Le PDG de Belvédère condamné à 100.000 euros d’amende par la Commission des sanctions de l’AMF
Attendues depuis plus d’un mois (lire L’Agefi du 27 mai), les sanctions dans le cadre du dossier Belvédère sont tombées. Son PDG, Jacques Rouvroy, était poursuivi pour défaut d’information du public et manipulation de cours. Les sociétés Belvédère, Polmos Lancut, Sobieski et Financière du Vignoble, via lesquelles ont transité des ordres, figuraient également dans le collimateur du régulateur. Les faits remontent à une période comprise entre fin juillet 2008 et mars 2009.
Alors que le collège de l’AMF avait requis à l’encontre de Jacques Rouvroy une amende de 1,1 million d’euros (100.000 euros au titre du défaut d’information et 1 million d’euros au titre de la manipulation de cours), la sanction se révèle plus clémente. Elle s'élève au total à 100.000 euros, un montant bien inférieur au plafond légal de 10 millions d’euros réservé à la manipulation de cours, que le représentant du collège avait déjà mis à distance en l’absence d’enrichissement personnel.
«[...] Si la manipulation de cours et le défaut concomitant d’information du public sur la détention du capital de Belvédère constituent des manquements d’une réelle gravité, les circonstances particulières dans lesquelles ceux-ci ont été commis par M. Jacques Rouvroy, qui a pu croire «défendre» ainsi le groupe, justifient le prononcé à son encontre [...]», explique la Commission des sanctions dans sa décision.
Pour Alain Ribeyre, avocat de Jacques Rouvroy joint par L’Agefi, «la Commission des sanctions a pris l’exacte mesure de ce dossier». «M. Jacques Rouvroy a reconnu des maladresses, des erreurs, mais sa démarche ne visait qu'à défendre les actionnaires de Belvédère», a-t-il souligné, s'étonnant par ailleurs du fait que l’AMF n’ait pas prolongé la suspension de cotation lors de la procédure de sauvegarde. L’AMF a indiqué qu’elle tiendrait le marché informé d’un éventuel recours du collège.

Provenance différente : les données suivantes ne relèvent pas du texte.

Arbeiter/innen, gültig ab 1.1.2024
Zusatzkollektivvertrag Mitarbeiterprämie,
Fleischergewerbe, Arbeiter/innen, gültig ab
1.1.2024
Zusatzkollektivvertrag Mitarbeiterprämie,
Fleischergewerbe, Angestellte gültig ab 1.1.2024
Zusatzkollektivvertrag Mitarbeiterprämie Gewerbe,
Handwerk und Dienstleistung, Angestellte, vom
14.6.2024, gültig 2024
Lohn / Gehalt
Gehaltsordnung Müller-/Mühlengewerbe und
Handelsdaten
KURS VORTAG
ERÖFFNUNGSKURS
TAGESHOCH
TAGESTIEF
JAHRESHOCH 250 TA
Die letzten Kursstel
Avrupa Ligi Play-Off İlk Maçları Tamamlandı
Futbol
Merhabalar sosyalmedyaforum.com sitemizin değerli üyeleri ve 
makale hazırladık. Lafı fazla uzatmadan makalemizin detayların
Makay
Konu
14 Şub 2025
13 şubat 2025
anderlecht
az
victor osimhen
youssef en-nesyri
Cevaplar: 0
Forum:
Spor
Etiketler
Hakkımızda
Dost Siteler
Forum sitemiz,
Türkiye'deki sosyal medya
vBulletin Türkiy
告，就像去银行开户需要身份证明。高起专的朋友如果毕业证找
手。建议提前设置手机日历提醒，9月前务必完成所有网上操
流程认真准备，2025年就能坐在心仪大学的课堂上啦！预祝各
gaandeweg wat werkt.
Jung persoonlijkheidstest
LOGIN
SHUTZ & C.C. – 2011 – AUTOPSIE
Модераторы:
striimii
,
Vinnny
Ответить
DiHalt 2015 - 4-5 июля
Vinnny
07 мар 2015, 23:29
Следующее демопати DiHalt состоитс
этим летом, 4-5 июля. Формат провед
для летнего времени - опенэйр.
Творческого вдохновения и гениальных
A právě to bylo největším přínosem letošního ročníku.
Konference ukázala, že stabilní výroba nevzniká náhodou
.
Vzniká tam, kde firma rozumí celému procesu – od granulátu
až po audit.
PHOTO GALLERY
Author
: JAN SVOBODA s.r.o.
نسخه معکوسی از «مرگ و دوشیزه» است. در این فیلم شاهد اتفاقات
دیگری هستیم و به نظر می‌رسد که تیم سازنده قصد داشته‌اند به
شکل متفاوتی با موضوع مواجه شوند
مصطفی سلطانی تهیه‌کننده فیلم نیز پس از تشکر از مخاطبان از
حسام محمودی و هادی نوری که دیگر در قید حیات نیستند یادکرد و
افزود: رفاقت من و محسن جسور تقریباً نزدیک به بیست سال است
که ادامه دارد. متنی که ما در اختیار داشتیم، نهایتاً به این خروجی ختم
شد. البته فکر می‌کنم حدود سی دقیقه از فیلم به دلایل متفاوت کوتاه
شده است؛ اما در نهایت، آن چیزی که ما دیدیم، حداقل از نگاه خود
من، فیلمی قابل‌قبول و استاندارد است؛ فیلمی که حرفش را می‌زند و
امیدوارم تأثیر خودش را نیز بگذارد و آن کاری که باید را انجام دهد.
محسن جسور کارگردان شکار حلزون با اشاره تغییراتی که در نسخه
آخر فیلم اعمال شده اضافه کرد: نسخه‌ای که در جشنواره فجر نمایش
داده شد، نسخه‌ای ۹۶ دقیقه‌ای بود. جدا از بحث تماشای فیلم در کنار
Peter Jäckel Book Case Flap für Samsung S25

A l’encontre de chacune des quatre sociétés, le collège de l’AMF avait requis une sanction de 20.000 euros en raison de leur situation financière délicate. Belvédère écope d’une sanction de 30.000 euros, tandis que les sociétés Polmos Lancut, Sobieski et Financière du Vignoble se voient infliger une amende de 15.000 euros chacune.